The important difference is that not every satellite site has a subspecialist. It's not always easy to have a lung cancer expert in every satellite site that you go to—we're doing our best to make that happen. I do think that the care is pretty uniform throughout our satellite sites. However, it's tough to keep up with all these data.

I am a subspecialist and I have trouble keeping up with the lung cancer field; it's evolving so quickly. Therefore, I can only imagine if I was seeing a patient with breast cancer, one with lymphoma, and one with prostate cancer in my lung cancer clinic and having to keep up with all those advances, too.

The way that we hope to address that is by encouraging all of our physicians at satellite sites to present cases at interdisciplinary tumor boards. Before the coronavirus disease 2019 pandemic, I actually had a virtual tumor board, which I've continued, and our other in-person tumor board has converted over to a virtual board. It allows much easier access for our satellite sites to participate and to get expert inputs from multidisciplinary experts; we have our radiation, surgery, medical oncology, and pathology specialties, so it's great to have those resources.

Another way that we have sort of helped out with this is a lot of our pathology testing is centralized. One of the most critical components is really subclassifying that disease: What type of disease are we dealing with? What are the molecular markers? What are the immune-based markers? Then, we can appropriately treat them, and then slowly, we are going to be expanding our clinical trials out to these types of satellite sites.

That's the next hope and dream that we can not only get uniform, excellent care at all of our sites, but then to give every patient, whether they have the ability to get into 1 of our more central locations or satellite sites, the opportunities to participate in these exciting clinical trials that we have.

What else is important to mention on how you treat these patients?

The lines are blurring a lot between early- and late-stage diseases because of how quickly these areas are evolving. There was a recent paper out in JAMA Oncology about adjuvant therapies being translated from the advanced stage, and that there's a big delay between advanced treatments getting to the adjuvant settings. We are really closing some of those gaps because of how quickly the data are coming out and how quickly these trials are able to be put together.
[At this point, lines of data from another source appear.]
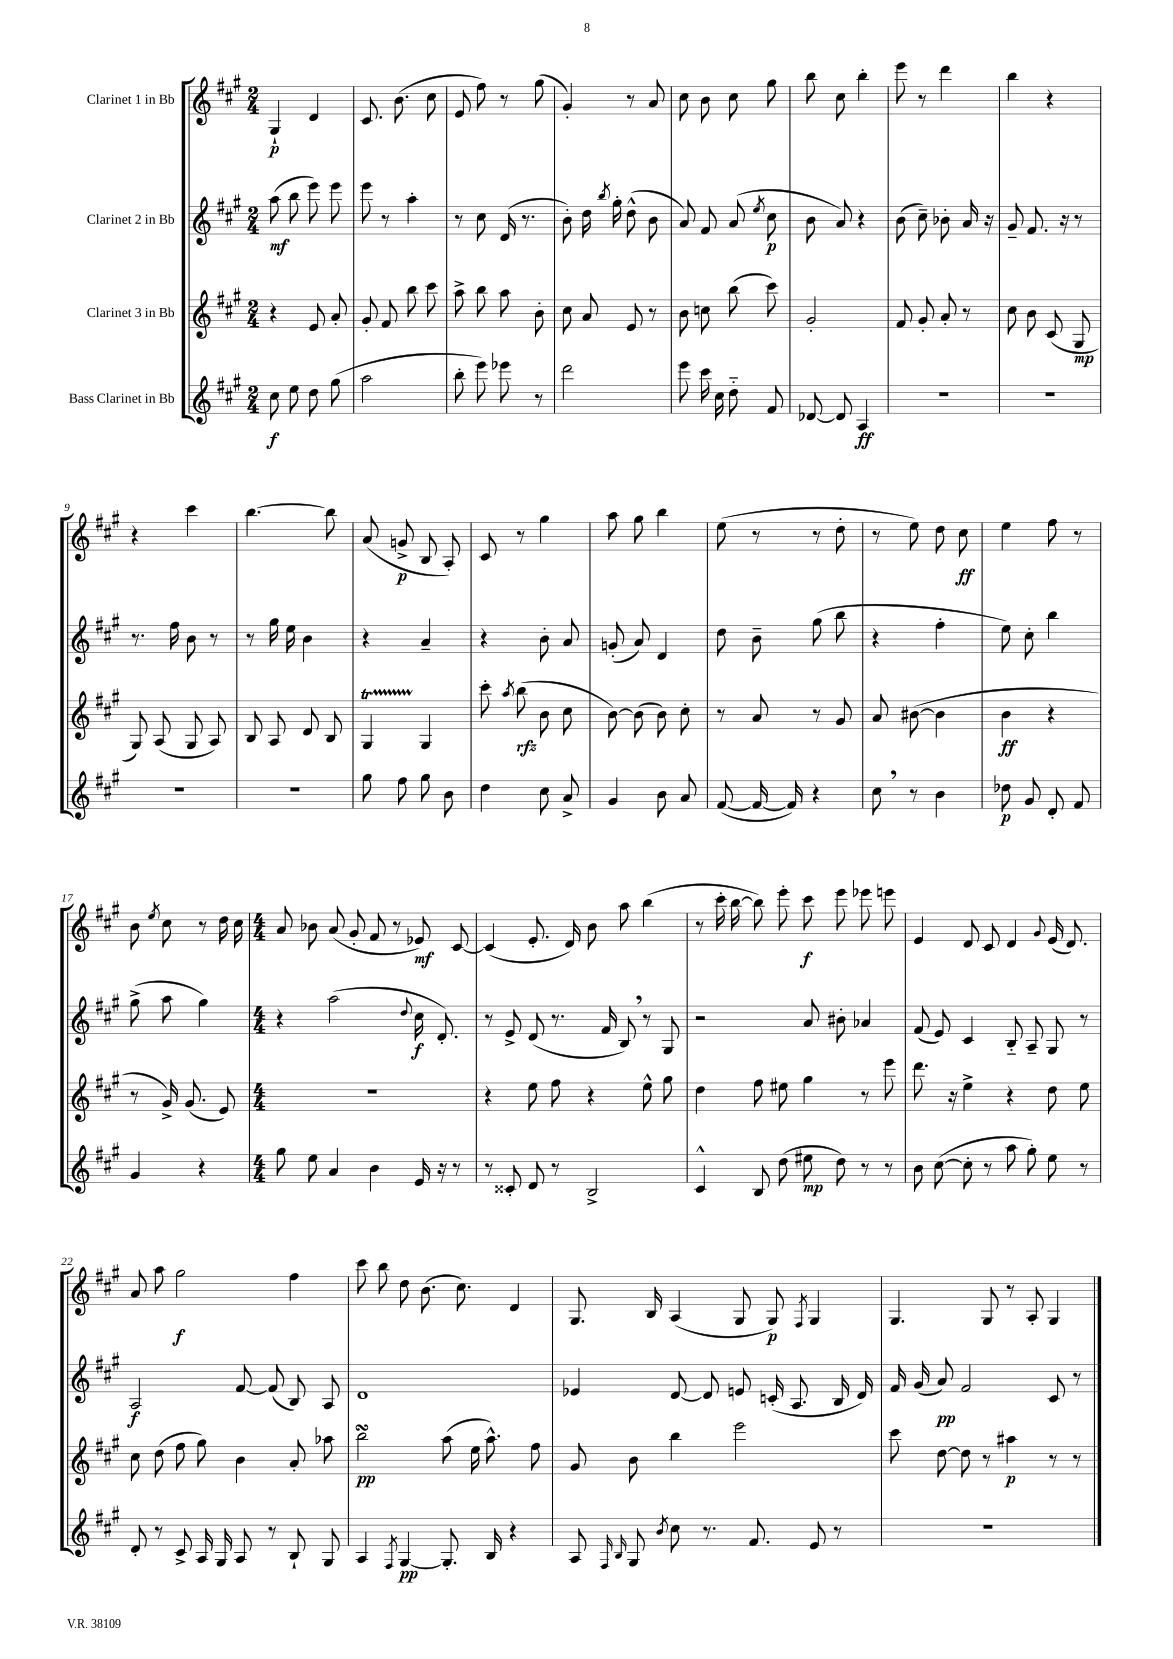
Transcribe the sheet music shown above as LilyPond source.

<<
\new StaffGroup <<
\new Staff = "s0" \with { instrumentName = "Clarinet 1 in Bb" } {
    \clef treble \key a \major \numericTimeSignature \time 2/4
    \autoBeamOff gis4-!\p d'4 |
    cis'8. b'8.( cis''8 |
    e'8 fis''8) r8 gis''8( |
    gis'4-.) r8 a'8 |
    cis''8 b'8 cis''8 gis''8 |
    b''8 cis''8 b''4-. |
    e'''8 r8 d'''4 |
    b''4 r4 |
    r4 cis'''4 |
    b''4.~ b''8 |
    a'8( g'8->\p b8 a8-.) |
    cis'8 r8 gis''4 |
    a''8 gis''8 b''4 |
    e''8( r8 r8 d''8-. |
    r8 e''8) d''8 cis''8\ff |
    e''4 fis''8 r8 |
    b'8 \acciaccatura { e''8 } cis''8 r8 d''16 cis''16 |
    \numericTimeSignature \time 4/4 a'8 bes'8 a'8( gis'8-. fis'8 r8 ees'8\mf) cis'8~ |
    cis'4( e'8.-. d'16) b'8 a''8 b''4( |
    r8 cis'''16-. b''16~ b''8) e'''8-. cis'''8\f e'''8 ees'''8 e'''8 |
    e'4 d'8 cis'8 d'4 \appoggiatura { gis'8 } e'16( d'8.) |
    a'8 a''8 gis''2\f fis''4 |
    cis'''8 b''8 d''8 b'8.( cis''8.) d'4 |
    gis8. b16 a4( gis8 gis8\p) \acciaccatura { fis8 } gis4 |
    gis4. gis8 r8 a8-. gis4 \bar "|." |
}
\new Staff = "s1" \with { instrumentName = "Clarinet 2 in Bb" } {
    \clef treble \key a \major \numericTimeSignature \time 2/4
    \autoBeamOff a''8\mf( b''8 e'''8) e'''8 |
    e'''8 r8 a''4-. |
    r8 cis''8 d'16( r8. |
    b'8-.) d''16 \acciaccatura { b''8 } gis''16-. d''8-^( b'8 |
    a'8) fis'8 a'8( \acciaccatura { e''8 } cis''8\p |
    b'8 a'8) r4 |
    b'8( cis''8--) bes'8-. a'16 r16 |
    gis'8-- fis'8. r16 r8 |
    r8. fis''16 b'8 r8 |
    r8 gis''16 e''16 b'4 |
    r4 a'4-- |
    r4 b'8-. a'8 |
    g'8-.( a'8) d'4 |
    d''8 b'8-- gis''8( b''8 |
    r4 fis''4-. |
    e''8) cis''8-. b''4 |
    gis''8->( a''8 gis''4) |
    \numericTimeSignature \time 4/4 r4 a''2( \appoggiatura { d''8 } cis''16\f d'8.-.) |
    r8 e'8-> d'8( r8. fis'16 b8) \breathe r8 gis8 |
    r2 a'8 bis'8-. aes'4 |
    fis'8( e'8) cis'4 b8-_ a8-- gis8 r8 |
    a2\f fis'8~ fis'8( b8) a8 |
    d'1 |
    ees'4 d'8~ d'8 e'8 c'16-.( a8. b16 d'16) |
    fis'16 gis'16( a'8\pp) fis'2 cis'8 r8 \bar "|." |
}
\new Staff = "s2" \with { instrumentName = "Clarinet 3 in Bb" } {
    \clef treble \key a \major \numericTimeSignature \time 2/4
    \autoBeamOff r4 e'8 a'8-. |
    gis'8-. fis'8 b''8 cis'''8 |
    a''8-> b''8 a''8 b'8-. |
    cis''8 a'8 e'8 r8 |
    b'8 c''8 b''8( cis'''8) |
    gis'2-. |
    fis'8 gis'8-. a'8-. r8 |
    cis''8 b'8 cis'8( gis8\mp |
    gis8) a8( gis8 a8) |
    b8 a8 d'8 b8 |
    gis4\startTrillSpan gis4\stopTrillSpan |
    cis'''8-. \acciaccatura { a''8 } b''8\rfz( b'8 cis''8 |
    b'8~) b'8( b'8) cis''8-. |
    r8 a'8 r8 gis'8 |
    a'8 bis'8~( bis'4 |
    b'4\ff r4 |
    r8 gis'16->) gis'8.( e'8) |
    \numericTimeSignature \time 4/4 R1 |
    r4 e''8 fis''8 r4 e''8-^ gis''8 |
    d''4 fis''8 eis''8 gis''4 r8 e'''8 |
    d'''8. r16 e''4-> r4 d''8 e''8 |
    cis''8 d''8( fis''8 gis''8) b'4 a'8-. aes''8 |
    b''2\turn\pp a''8( e''16 a''8.-^) fis''8 |
    gis'8 b'8 b''4 e'''2 |
    cis'''8 d''8~ d''8 r8 ais''4\p r8 r8 \bar "|." |
}
\new Staff = "s3" \with { instrumentName = "Bass Clarinet in Bb" } {
    \clef treble \key a \major \numericTimeSignature \time 2/4
    \autoBeamOff cis''8\f e''8 d''8 gis''8( |
    a''2 |
    b''8-. e'''8) ees'''8 r8 |
    d'''2 |
    e'''8 cis'''16 cis''16 d''8-_ fis'8 |
    des'8~ des'8 a4\ff |
    R2 |
    R2 |
    R2 |
    R2 |
    gis''8 fis''8 gis''8 b'8 |
    d''4 cis''8 a'8-> |
    gis'4 b'8 a'8 |
    fis'8~( fis'16~ fis'16) r4 |
    cis''8 \breathe r8 b'4 |
    des''8\p gis'8 d'8-. fis'8 |
    gis'4 r4 |
    \numericTimeSignature \time 4/4 gis''8 e''8 a'4 b'4 e'16 r16 r8 |
    r8 cisis'8-. d'8 r8 b2-> |
    cis'4-^ b8 d''8( eis''8\mp d''8) r8 r8 |
    b'8 cis''8~( cis''8-. r8 a''8 gis''8-.) e''8 r8 |
    d'8-. r8 cis'8-> a16 gis16 a8 r8 b8-! gis8 |
    a4 \acciaccatura { fis8 } gis4~\pp gis8.-. b16 r4 |
    a8 \grace { fis16 b16 } gis8 \acciaccatura { b'8 } cis''8 r8. fis'8. e'8 r8 |
    R1 \bar "|." |
}
>>
>>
Because we're having such fantastic success with a lot of these new therapies in the advanced stage, we're able to see early signals of benefit in earlier-stage tumors. A lot of the stuff that I use in my advanced-stage patients are quickly trickling down to my earlier-stage patients with very encouraging signals of benefit.

We're all blown away by some of the neoadjuvant data that we've seen, particularly in immunotherapy with or without chemotherapy combinations. There is still a significant excitement about adjuvant TKIs and other therapies going on in this setting. I have a feeling that really early- and late-stage settings, while there are very big differences in how we think about the patients and how we approach them, a lot of the therapies will be similar.

Editor's Note: This interview was conducted prior to the December 2020 FDA approval of osimertinib for use as an adjuvant treatment following tumor resection in patients with NSCLC whose tumors harbor EGFR exon 19 deletions or exon 21 L858R mutations, as detected by an FDA-approved test.